Что нынче невеселый, товарищ поп?"
Этот вопрос был задан мне, священнику, восемьдесят лет назад. Долгополый собрат мой от ответа тогда уклонился и предпочел схорониться за сугроб: только за то, что прежде ты ходил брюхом вперед, запросто можно от любого революционного Петрухи или Ванюхи пулю получить. И короткую гражданскую панихиду: "Лежи ты, падаль, на снегу". Долгополый благоразумно промолчал, но ответ-то всякому ясен, он по сей день не изменился: мы с ним жили и живем в оккупированном городе и в оккупированном государстве.
Автобус везет меня по улице Советской мимо огромного гранитного памятника Я. Свердлову. Водитель раз за разом повторяет: "Товарищи пассажиры, приобретайте проездные билеты на май у кондуктора", "Товарищи пассажиры, на линии работает контроль", "Товарищи пассажиры, не забывайте в автобусе свои вещи", "Товарищи пассажиры..." Разве по Костроме ходят специальные автобусы ТОЛЬКО ДЛЯ КРАСНО-КОРИЧНЕВЫХ, где все пассажиры — "товарищи", "партайгеноссен"? По какому праву работник общественного транспорта обращается ко мне, священнику, как Г. Зюганов и В. Анпилов к своим единоверцам на митинге? Пусть дома после работы зовет "товарищем" свою жену или тещу, как звала Остапа знойная мадам Грицацуева — "товарищ Бендер". Более двадцати лет я никому не позволял пачкать меня этим словом. Если оно стояло на конверте или в начале обращения, я, не читая, возвращал письмо отправителю с припиской: я не член вашей партии и, следовательно, не "товарищ". Чиновники обижались, дело дошло до Москвы, и Совет по делам религий при Совете Министров СССР разъяснил: "Да, служители культа единственная группа граждан СССР (не считая заключенных), которые не являются «товарищами», им следует писать «служителю культа»..."
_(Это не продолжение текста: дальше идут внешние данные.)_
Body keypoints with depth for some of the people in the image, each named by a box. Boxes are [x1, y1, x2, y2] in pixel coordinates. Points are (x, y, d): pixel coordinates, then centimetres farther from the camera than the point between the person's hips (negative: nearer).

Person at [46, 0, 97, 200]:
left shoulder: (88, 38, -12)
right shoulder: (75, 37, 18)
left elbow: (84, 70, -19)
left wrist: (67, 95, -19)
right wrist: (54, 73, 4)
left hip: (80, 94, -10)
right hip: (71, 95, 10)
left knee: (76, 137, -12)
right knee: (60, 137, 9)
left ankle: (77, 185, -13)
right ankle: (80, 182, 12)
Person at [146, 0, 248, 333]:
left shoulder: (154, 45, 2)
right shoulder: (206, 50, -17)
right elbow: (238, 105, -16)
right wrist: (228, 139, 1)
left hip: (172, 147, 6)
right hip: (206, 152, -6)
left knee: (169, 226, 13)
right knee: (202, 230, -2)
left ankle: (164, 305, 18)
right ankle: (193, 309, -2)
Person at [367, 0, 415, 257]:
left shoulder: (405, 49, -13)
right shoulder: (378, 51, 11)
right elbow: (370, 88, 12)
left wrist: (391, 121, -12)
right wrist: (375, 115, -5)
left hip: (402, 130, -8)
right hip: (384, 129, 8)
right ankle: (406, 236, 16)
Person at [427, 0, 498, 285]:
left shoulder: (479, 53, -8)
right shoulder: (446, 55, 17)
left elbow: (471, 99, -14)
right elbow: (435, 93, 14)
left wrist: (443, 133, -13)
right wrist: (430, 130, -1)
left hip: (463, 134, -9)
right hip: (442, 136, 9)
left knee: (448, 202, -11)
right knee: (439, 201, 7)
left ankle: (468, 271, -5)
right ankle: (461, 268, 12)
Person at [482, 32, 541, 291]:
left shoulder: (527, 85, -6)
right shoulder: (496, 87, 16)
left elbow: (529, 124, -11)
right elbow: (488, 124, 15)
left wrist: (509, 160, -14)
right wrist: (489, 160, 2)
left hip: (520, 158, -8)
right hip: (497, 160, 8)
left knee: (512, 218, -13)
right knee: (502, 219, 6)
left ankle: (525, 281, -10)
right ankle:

Я не возражаю, если коммунисты всех толков и мастей на своих партийных тусовках будут орать в мегафон: "Вся власть Советам!", отлично сознавая, что это — очередная ложь, что никакой власти у Советов никогда не было. Пусть в своих партийных кунсткамерах сколько угодно любуются на своих гранитных, бронзовых, гипсовых классиков, вождей и учителей, коим имя — легион, пусть лобызают их. Пусть на партийных междусобойчиках распевают свою старую агитку: "Наше слово гордое «товарищ» нам дороже всех красивых слов". Я никогда не сомневался, что с этим словом они повсюду дома, что с ним они везде и по сей день находят себе родных. Но у меня, священника, никакой родни среди них нет, никогда не бывало и быть не может. Их песен я даже в детском садике не пел. Впрочем, и большевики пели обо мне совсем иные песенки: "Нам с попом и с кулаком вся беседа: в брюхо толстое штыком мироеда".
Почему же на каждом шагу в любом городе своего государства, куда ни поеду, куда ни пойду, в Москве, в Костроме, в Крас-ном-на-Волге, я вынужден натыкаться на своих недоброжелателей, врагов, палачей, всех тех, кто меня "штыком в брюхо"? Проспект Ленина, улица Дзержинского, Шагова, Симановского и еще дюжины таких же, мемориальные доски на углах. Знать я не желаю их имена-фамилии и откуда они взялись, только помраченные люди станут увековечивать память Герострата, Стеньки Разина, "товарища Че" (Че Гевары) или Чикатило. Вот улица многолетнего руководителя Коминтерна Г. Димитрова, вот Юных пионеров, имени Первого мая (это набережная, где наш университет), что-то Октябрьское, какая-то Красная маевка. Есть улица Энгельса, Комсомольская, Красноармейская. Есть площади Ильича и Заветы Ильича. Никто не забыт и ничто не забыто, даже Карл Либкнехт, Инесса Арманд, Хо Ши Мин и Пальмиро Тольятти. Кажется, только Пол Пот почему-то не увековечен. Не пора ли вернуть нам проспект Сталина и город Троцк? Чем эти хуже Ленина или Свердлова?